Yama pulled the ceramic disc from the pocket of his tunic. It seemed no different from the discs the Aedile’s workmen turned up by the hundred during their excavations: slick, white, slightly too large to fit comfortably in his palm. He held it up so that it faintly reflected the light of the Galaxy, and saw a distant light in the crooked tower that stood without the old, half-ruined city wall.

Dr. Dismas had returned from Ys.

Chapter Three

Dr. Dismas

Dr. Dismas’s bent-backed, black-clad figure came up the dry, stony hillside with a bustling, crabbed gait. The sun was at the height of its daily leap into the sky, and, like an aspect, he cast no shadow.

The Aedile, standing at the top of the slope by the spoilheap of his latest excavation site, watched with swelling expectation as the apothecary drew near. The Aedile was tall and stooped and graying, with a diplomat’s air of courteous reticence which many mistook for absentmindedness. He was dressed after the fashion of the citizens of Aeolis, in a loose-fitting white tunic and a linen kilt. His knees were swollen and stiff from the hours he had spent kneeling on a leather pad brushing away dirt, hairline layer after hairline layer, from a ceramic disc, freeing it from the cerements of a hundred thousand years of burial. The excavation was not going well and the Aedile had grown bored with it before it was halfway done. Despite the insistence of his geomancer, he was convinced that nothing of interest would be found. The crew of trained diggers, convicts reprieved from army service, had caught their master’s mood and worked at a desultory pace amongst the neatly dug trenches and pits, dragging their chains through dry white dust as they carried baskets of soil and limestone chippings to the conical spoil heap. A drill rig taking a core through the reef of land coral which had overgrown the hilltop raised a plume of white dust that feathered off into the blue sky.

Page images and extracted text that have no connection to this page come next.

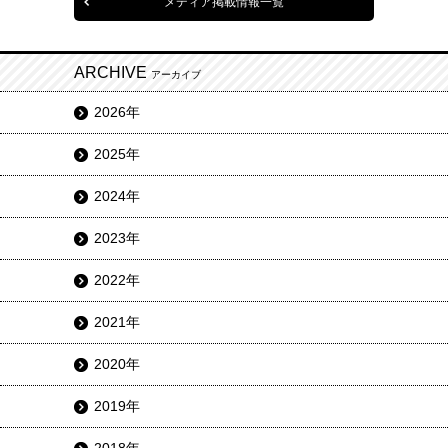
メディア掲載情報一覧
ARCHIVE
アーカイブ
2026年
2025年
2024年
2023年
2022年
2021年
2020年
2019年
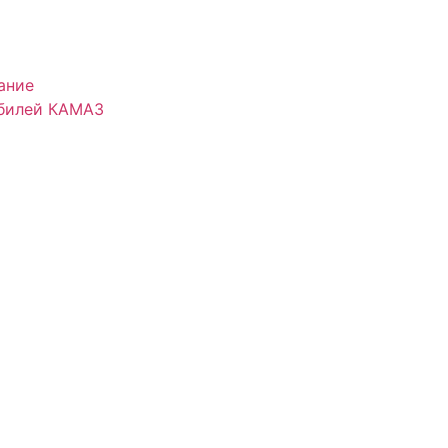
ание
обилей КАМАЗ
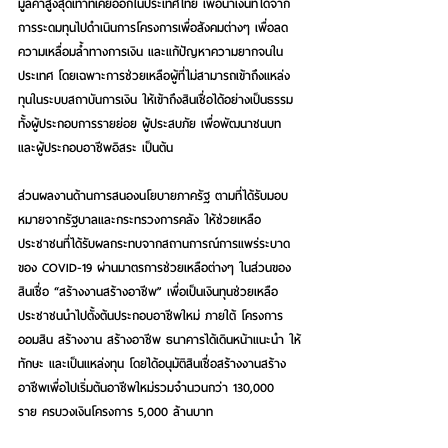
มูลค่าสูงสุดเท่าที่เคยออกในประเทศไทย เพื่อนำเงินที่ได้จาก
การระดมทุนไปดำเนินการโครงการเพื่อสังคมต่างๆ เพื่อลด
ความเหลื่อมล้ำทางการเงิน และแก้ปัญหาความยากจนใน
ประเทศ โดยเฉพาะการช่วยเหลือผู้ที่ไม่สามารถเข้าถึงแหล่ง
ทุนในระบบสถาบันการเงิน ให้เข้าถึงสินเชื่อได้อย่างเป็นธรรม 
ทั้งผู้ประกอบการรายย่อย ผู้ประสบภัย เพื่อพัฒนาชนบท 
และผู้ประกอบอาชีพอิสระ เป็นต้น
ส่วนผลงานด้านการสนองนโยบายภาครัฐ ตามที่ได้รับมอบ
หมายจากรัฐบาลและกระทรวงการคลัง ให้ช่วยเหลือ
ประชาชนที่ได้รับผลกระทบจากสถานการณ์การแพร่ระบาด
ของ COVID-19 ผ่านมาตรการช่วยเหลือต่างๆ ในส่วนของ
สินเชื่อ 
“สร้างงานสร้างอาชีพ”
 เพื่อเป็นเงินทุนช่วยเหลือ
ประชาชนนำไปตั้งต้นประกอบอาชีพใหม่ ภายใต้ โครงการ
ออมสิน สร้างงาน สร้างอาชีพ ธนาคารได้เดินหน้าแนะนำ ให้
ทักษะ และเป็นแหล่งทุน โดยได้อนุมัติสินเชื่อสร้างงานสร้าง
อาชีพเพื่อไปเริ่มต้นอาชีพใหม่รวมจำนวนกว่า 130,000 
ราย ครบวงเงินโครงการ 5,000 ล้านบาท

So far, the excavation had uncovered only a few potsherds, the corroded traces of what might have been the footings of a watchtower, and the inevitable hoard of ceramic discs. Although the Aedile had no idea what the discs had actually been used for (most scholars of Confluence’s early history believed that they were some form of currency, but the Aedile thought that this was too obvious an explanation), he assiduously catalogued every one, and spent hours measuring the faint grooves and pits with which they were decorated. The Aedile believed in measurement. In small things were the gauge of the larger world which contained them, and of worlds without end. He believed that all measurements and constants might be arithmetically derived from a single number, the cipher of the Preservers which could unlock the secrets of the world they had made, and much else.

But here was Dr. Dismas, with news that would determine the fate of the Aedile’s foundling son. The pinnace on which the apothecary had returned from Ys had anchored beyond the mouth of the bay two days before (and was anchored there still), and Dr. Dismas had been rowed ashore last night, but the Aedile had chosen to spend the day at his excavation site rather than wait at the peel-house for Dr. Dismas’s call.

Better that he heard the news, whatever it was, before Yama.